### What you have to do
In your copy, include no images and return each entry exactly as written.

Collected data entries:
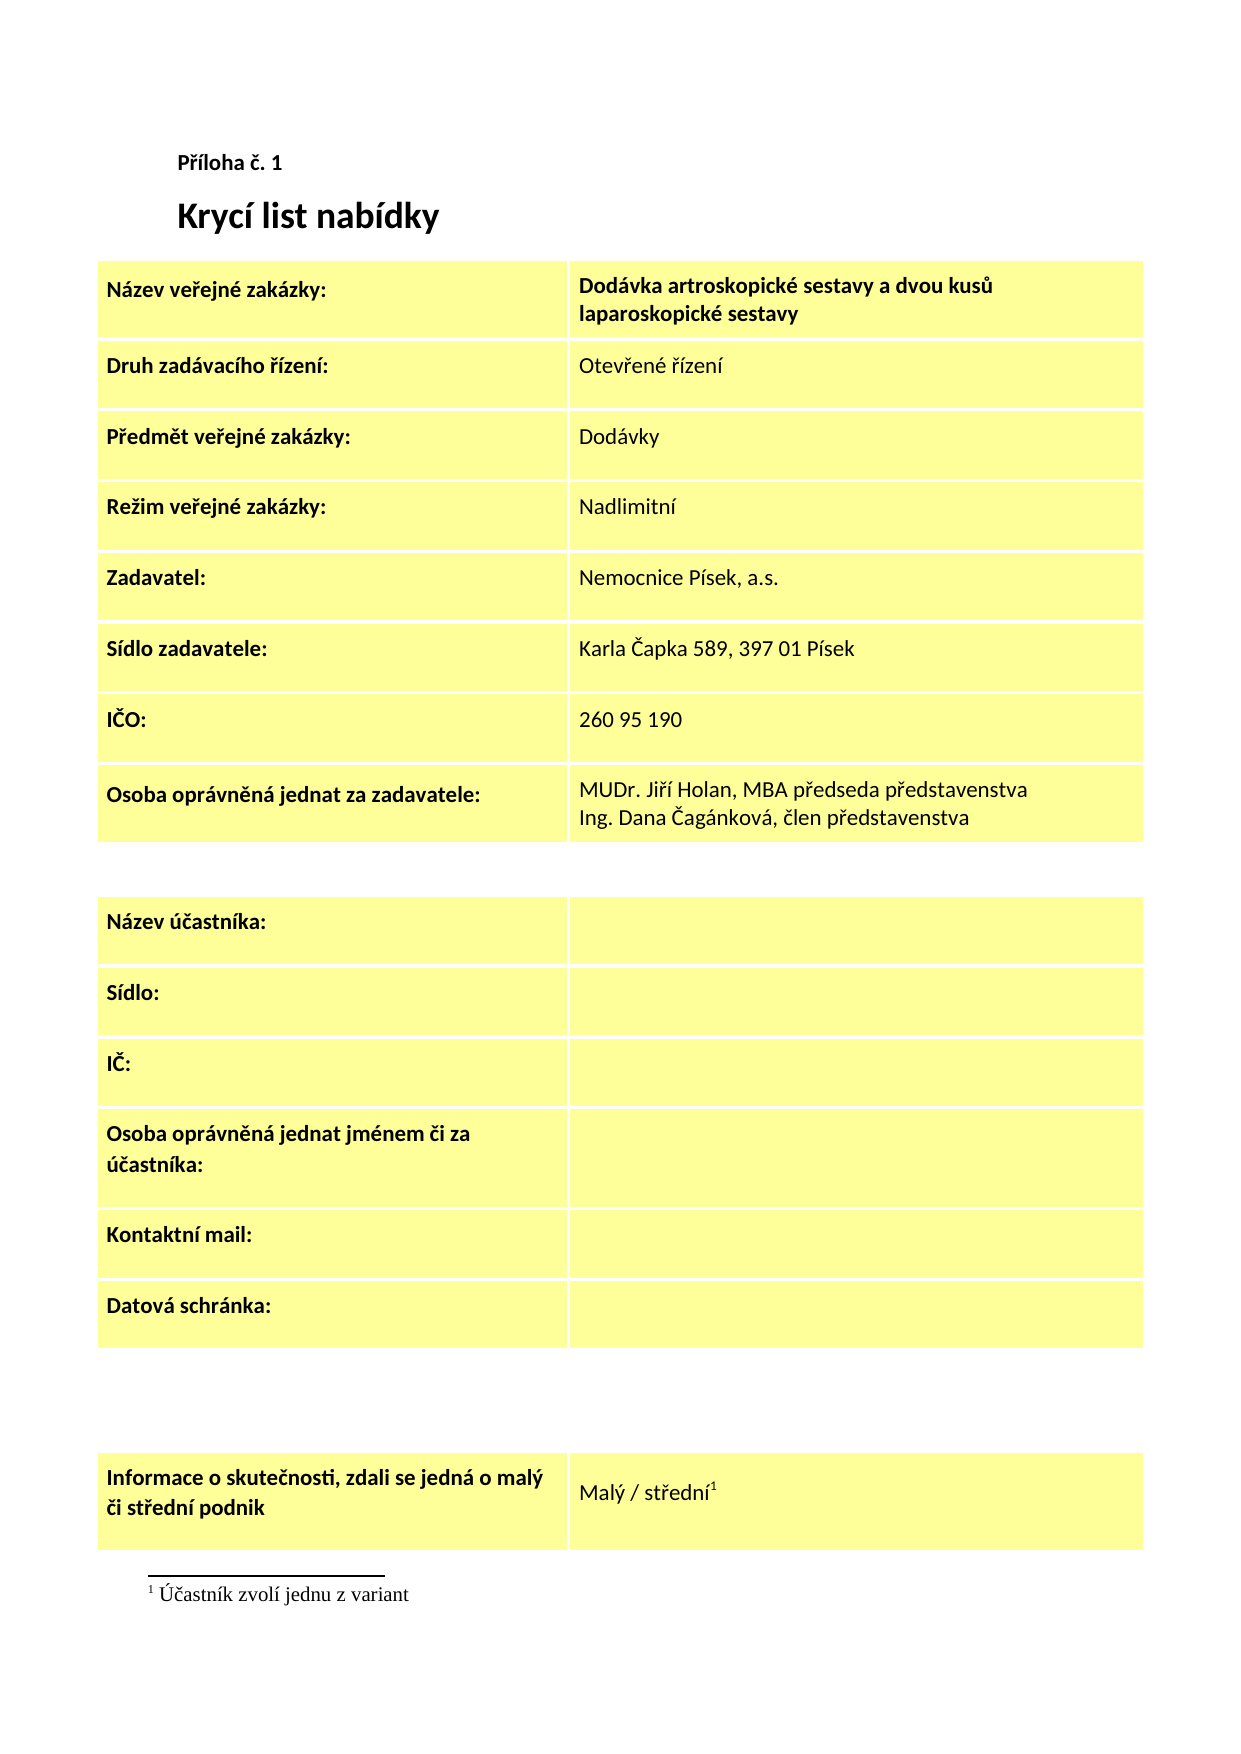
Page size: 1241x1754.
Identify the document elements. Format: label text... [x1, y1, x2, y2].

table_header Název účastníka: [98, 897, 567, 964]
table_cell Karla Čapka 589, 397 01 Písek [570, 624, 1143, 691]
table_header Název veřejné zakázky: [98, 261, 567, 337]
table_cell Nemocnice Písek, a.s. [570, 553, 1143, 620]
table_header [570, 897, 1143, 964]
text Krycí list nabídky [177, 192, 1093, 238]
table_cell Nadlimitní [570, 482, 1143, 550]
table_cell [570, 968, 1143, 1035]
table_cell Zadavatel: [98, 553, 567, 620]
table_cell Datová schránka: [98, 1281, 567, 1348]
table_cell MUDr. Jiří Holan, MBA předseda představenstva Ing. Dana Čagánková, člen představenstva [570, 765, 1143, 842]
table_cell 260 95 190 [570, 694, 1143, 762]
table_cell IČ: [98, 1039, 567, 1106]
table_cell Osoba oprávněná jednat jménem či za účastníka: [98, 1109, 567, 1207]
table_cell Otevřené řízení [570, 341, 1143, 408]
table_header Dodávka artroskopické sestavy a dvou kusů laparoskopické sestavy [570, 261, 1143, 337]
table_cell Sídlo: [98, 968, 567, 1035]
table_cell IČO: [98, 694, 567, 762]
table_cell Sídlo zadavatele: [98, 624, 567, 691]
table_cell Předmět veřejné zakázky: [98, 411, 567, 479]
table_cell Režim veřejné zakázky: [98, 482, 567, 550]
table_cell [570, 1210, 1143, 1278]
table_cell Dodávky [570, 411, 1143, 479]
table_cell Kontaktní mail: [98, 1210, 567, 1278]
table_cell [570, 1109, 1143, 1207]
table_header Malý / střední [570, 1453, 1143, 1550]
table_cell Druh zadávacího řízení: [98, 341, 567, 408]
table_cell Osoba oprávněná jednat za zadavatele: [98, 765, 567, 842]
table_cell [570, 1039, 1143, 1106]
text Příloha č. 1 [177, 148, 1093, 176]
table_cell [570, 1281, 1143, 1348]
table_header Informace o skutečnosti, zdali se jedná o malý či střední podnik [98, 1453, 567, 1550]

### Response below
Page size: 1241x1754.
Identify the document elements. Format: label text... [x1, y1, x2, y2].

table_header Název účastníka: [98, 897, 567, 964]
table_cell Karla Čapka 589, 397 01 Písek [570, 624, 1143, 691]
table_header Název veřejné zakázky: [98, 261, 567, 337]
table_cell Nemocnice Písek, a.s. [570, 553, 1143, 620]
table_header [570, 897, 1143, 964]
text Krycí list nabídky [177, 192, 1093, 238]
table_cell Nadlimitní [570, 482, 1143, 550]
table_cell [570, 968, 1143, 1035]
table_cell Zadavatel: [98, 553, 567, 620]
table_cell Datová schránka: [98, 1281, 567, 1348]
table_cell MUDr. Jiří Holan, MBA předseda představenstva Ing. Dana Čagánková, člen představenstva [570, 765, 1143, 842]
table_cell 260 95 190 [570, 694, 1143, 762]
table_cell IČ: [98, 1039, 567, 1106]
table_cell Osoba oprávněná jednat jménem či za účastníka: [98, 1109, 567, 1207]
table_cell Otevřené řízení [570, 341, 1143, 408]
table_header Dodávka artroskopické sestavy a dvou kusů laparoskopické sestavy [570, 261, 1143, 337]
table_cell Sídlo: [98, 968, 567, 1035]
table_cell IČO: [98, 694, 567, 762]
table_cell Sídlo zadavatele: [98, 624, 567, 691]
table_cell Předmět veřejné zakázky: [98, 411, 567, 479]
table_cell Režim veřejné zakázky: [98, 482, 567, 550]
table_cell [570, 1210, 1143, 1278]
table_cell Dodávky [570, 411, 1143, 479]
table_cell Kontaktní mail: [98, 1210, 567, 1278]
table_cell [570, 1109, 1143, 1207]
table_header Malý / střední [570, 1453, 1143, 1550]
table_cell Druh zadávacího řízení: [98, 341, 567, 408]
table_cell Osoba oprávněná jednat za zadavatele: [98, 765, 567, 842]
table_cell [570, 1039, 1143, 1106]
text Příloha č. 1 [177, 148, 1093, 176]
table_cell [570, 1281, 1143, 1348]
table_header Informace o skutečnosti, zdali se jedná o malý či střední podnik [98, 1453, 567, 1550]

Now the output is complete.